TRY IT
Reproduce every record below exactly, without the pictures.
Start of RECORDS TO USE
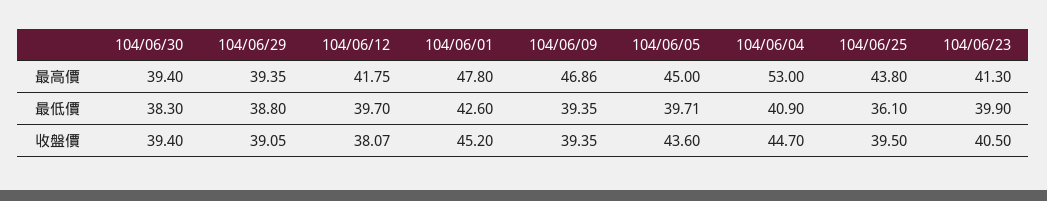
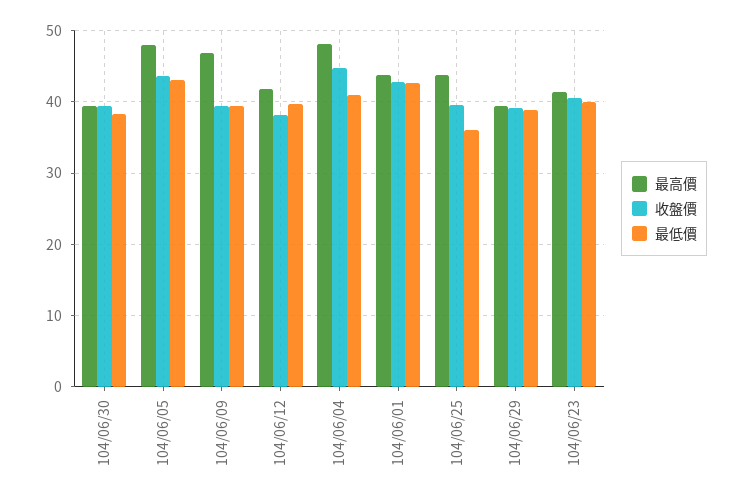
  {
    "最高價": {
      "104/06/30": 39.4,
      "104/06/29": 39.35,
      "104/06/12": 41.75,
-     "104/06/01": 47.8,
+     "104/06/01": 44,
      "104/06/09": 46.86,
-     "104/06/05": 45,
+     "104/06/05": 48,
-     "104/06/04": 53,
+     "104/06/04": 48,
      "104/06/25": 43.8,
      "104/06/23": 41.3
    },
    "最低價": {
      "104/06/30": 38.3,
      "104/06/29": 38.8,
      "104/06/12": 39.7,
      "104/06/01": 42.6,
      "104/06/09": 39.35,
-     "104/06/05": 39.71,
+     "104/06/05": 43,
      "104/06/04": 40.9,
      "104/06/25": 36.1,
      "104/06/23": 39.9
    },
    "收盤價": {
      "104/06/30": 39.4,
      "104/06/29": 39.05,
      "104/06/12": 38.07,
-     "104/06/01": 45.2,
+     "104/06/01": 43,
      "104/06/09": 39.35,
      "104/06/05": 43.6,
      "104/06/04": 44.7,
      "104/06/25": 39.5,
      "104/06/23": 40.5
    }
  }

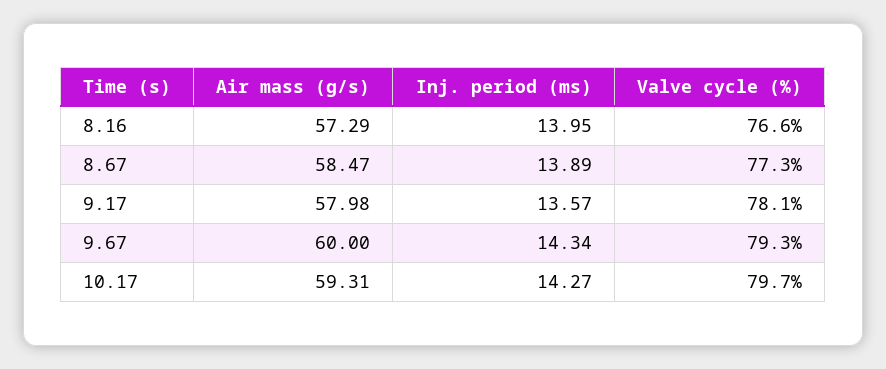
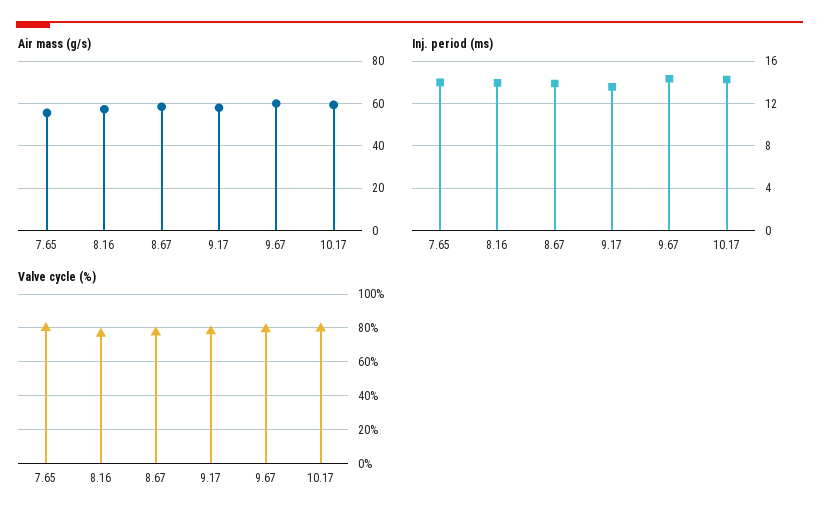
  {
    "Air mass (g/s)": {
      "8.16": 57.29,
      "8.67": 58.47,
      "9.17": 57.98,
      "9.67": 60,
-     "10.17": 59.31
+     "10.17": 59.31,
+     "7.65": 55
    },
    "Inj. period (ms)": {
      "8.16": 13.95,
      "8.67": 13.89,
      "9.17": 13.57,
      "9.67": 14.34,
-     "10.17": 14.27
+     "10.17": 14.27,
+     "7.65": 14
    },
    "Valve cycle (%)": {
      "8.16": 76.6,
      "8.67": 77.3,
      "9.17": 78.1,
      "9.67": 79.3,
-     "10.17": 79.7
+     "10.17": 79.7,
+     "7.65": 80
    }
  }

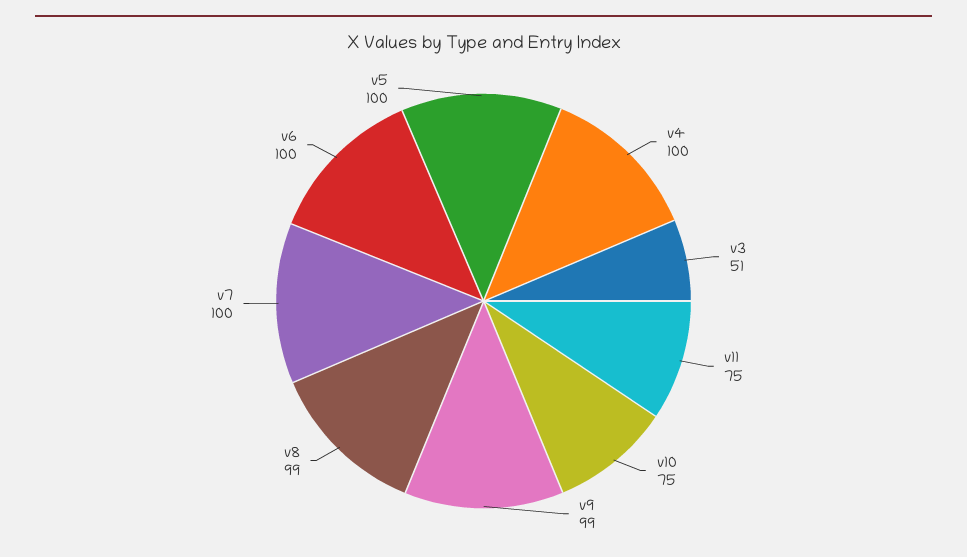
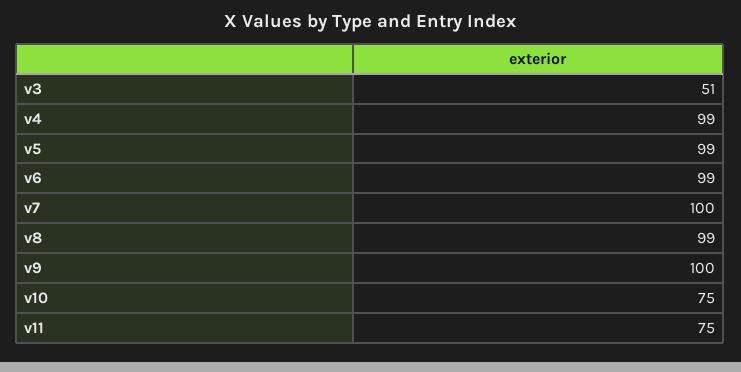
  {
-   "v4": 100,
+   "v4": 99,
    "v3": 51,
    "v11": 75,
    "v10": 75,
-   "v9": 99,
+   "v9": 100,
    "v8": 99,
    "v7": 100,
-   "v6": 100,
+   "v6": 99,
-   "v5": 100
+   "v5": 99
  }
End of RECORDS TO USE
RESULT
  {
    "最高價": {
      "104/06/30": 39.4,
      "104/06/29": 39.35,
      "104/06/12": 41.75,
-     "104/06/01": 47.8,
+     "104/06/01": 44,
      "104/06/09": 46.86,
-     "104/06/05": 45,
+     "104/06/05": 48,
-     "104/06/04": 53,
+     "104/06/04": 48,
      "104/06/25": 43.8,
      "104/06/23": 41.3
    },
    "最低價": {
      "104/06/30": 38.3,
      "104/06/29": 38.8,
      "104/06/12": 39.7,
      "104/06/01": 42.6,
      "104/06/09": 39.35,
-     "104/06/05": 39.71,
+     "104/06/05": 43,
      "104/06/04": 40.9,
      "104/06/25": 36.1,
      "104/06/23": 39.9
    },
    "收盤價": {
      "104/06/30": 39.4,
      "104/06/29": 39.05,
      "104/06/12": 38.07,
-     "104/06/01": 45.2,
+     "104/06/01": 43,
      "104/06/09": 39.35,
      "104/06/05": 43.6,
      "104/06/04": 44.7,
      "104/06/25": 39.5,
      "104/06/23": 40.5
    }
  }

  {
    "Air mass (g/s)": {
      "8.16": 57.29,
      "8.67": 58.47,
      "9.17": 57.98,
      "9.67": 60,
-     "10.17": 59.31
+     "10.17": 59.31,
+     "7.65": 55
    },
    "Inj. period (ms)": {
      "8.16": 13.95,
      "8.67": 13.89,
      "9.17": 13.57,
      "9.67": 14.34,
-     "10.17": 14.27
+     "10.17": 14.27,
+     "7.65": 14
    },
    "Valve cycle (%)": {
      "8.16": 76.6,
      "8.67": 77.3,
      "9.17": 78.1,
      "9.67": 79.3,
-     "10.17": 79.7
+     "10.17": 79.7,
+     "7.65": 80
    }
  }

  {
-   "v4": 100,
+   "v4": 99,
    "v3": 51,
    "v11": 75,
    "v10": 75,
-   "v9": 99,
+   "v9": 100,
    "v8": 99,
    "v7": 100,
-   "v6": 100,
+   "v6": 99,
-   "v5": 100
+   "v5": 99
  }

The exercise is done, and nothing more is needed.